Боу закрыла чернильницу крышкой и отложила перо. Гарет торжественно повел ее в главный холл. Двое лакеев и трое арендаторов возились у древнего очага, устанавливая в нем святочное полено. На длинном столе лежали зеленые ветки, которые горничные под руководством миссис Пиблс связывали в гирлянды. Мистер Пиблс втыкал ветки омелы в большой соломенный шар. Работа кипела.

– Все как положено на Рождество, – с самым серьезным видом заявил Гарет. – Совсем как в Лохмабене.

Боу, не сдержавшись, шмыгнула носом и смахнула навернувшуюся слезу. Настоящее Рождество с поленом и омелой. Как дома. Или почти как дома.

– Я тоже для тебя кое-что приготовила, – сказала она, порадовавшись тому, что «сюрприз» прибыл сегодня утром как раз тогда, когда Гарет уехал на поиски подходящего святочного полена. – Пойдем в хлев.

– В хлев? – не веря ушам, переспросил Гарет.

– Да, ты не ослышался. Подарок ждет тебя там.

Гарет вышел следом за ней в вестибюль.

– Ты ведь не свинью мне собираешься преподнести?

Боу молчала. Она вышла за дверь не оглядываясь: знала, что Гарет пойдет следом хотя бы из любопытства.

Открыв дверь в хозяйственную пристройку, она остановилась у заграждения только что сооруженного хлева. Пятнистый поросенок – ее рождественский подарок мужу – с хрюканьем бросился к ней, требуя внимания. Боу наклонилась и почесала его за ушком.

– Похож на ездовую собаку, – сказал Гарет, с опаской поглядывая на него. Примерно так же он смотрел на собственный дом, когда они впервые тут появились.
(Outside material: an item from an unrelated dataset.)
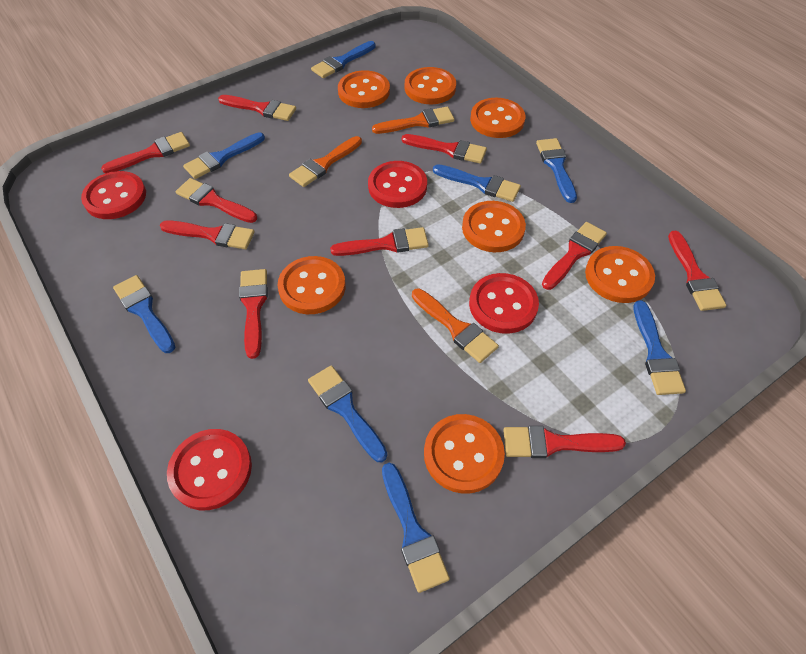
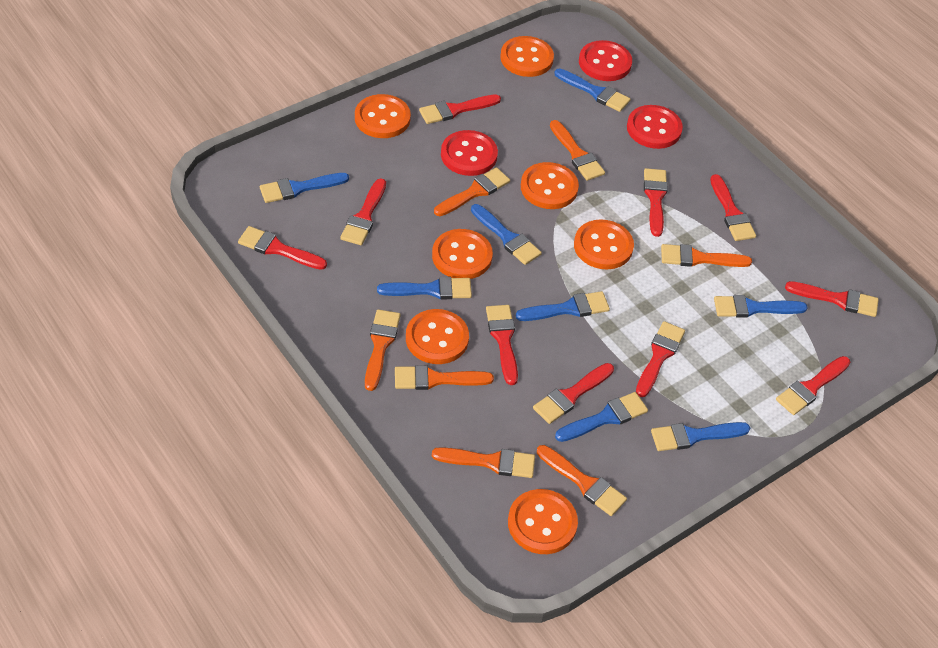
orange brush: [289,136,362,187] [372,107,455,134] [412,288,499,363] = 3 -> [365,309,400,391] [395,365,494,390] [432,447,535,478] [434,167,510,216] [537,445,627,516] [550,120,605,181] [661,244,752,267] = 7
red button: [81,171,146,219] [167,429,252,510] [368,161,427,208] [469,273,539,334] = 4 -> [441,130,498,176] [579,40,632,81] [627,105,683,149] = 3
Боу с улыбкой продолжала чесать поросенка за ухом. Тот хрюкал и повизгивал от восторга, прижимая к голове большие уши с нежно-розовыми раковинами.

– Мистер Морленд – знаменитый свиновод. Он говорит, что эта порода называется глостерширской пятнистой. Стопроцентные английские свиньи. Я не смогла удержаться, когда их увидела.